Once you find the line containing "Vẻ đẹp đích thực", please retype it and every line after it to the end of the entries, exactly and with nothing added.

::: Data :::

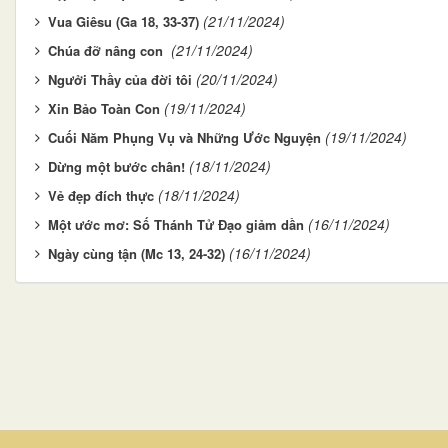
(21/11/2024)
Vua Giêsu (Ga 18, 33-37)
(21/11/2024)
Chúa đỡ nâng con
(20/11/2024)
Ngưởi Thầy của đời tôi
(19/11/2024)
Xin Bảo Toàn Con
(19/11/2024)
Cuối Năm Phụng Vụ và Những Ước Nguyện
(18/11/2024)
Dừng một bước chân!
(18/11/2024)
Vẻ đẹp đích thực
(16/11/2024)
Một ước mơ: Số Thánh Tử Đạo giảm dần
(16/11/2024)
Ngày cùng tận (Mc 13, 24-32)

:::

> [Solution to this problem]:
Vẻ đẹp đích thực
(16/11/2024)
Một ước mơ: Số Thánh Tử Đạo giảm dần
(16/11/2024)
Ngày cùng tận (Mc 13, 24-32)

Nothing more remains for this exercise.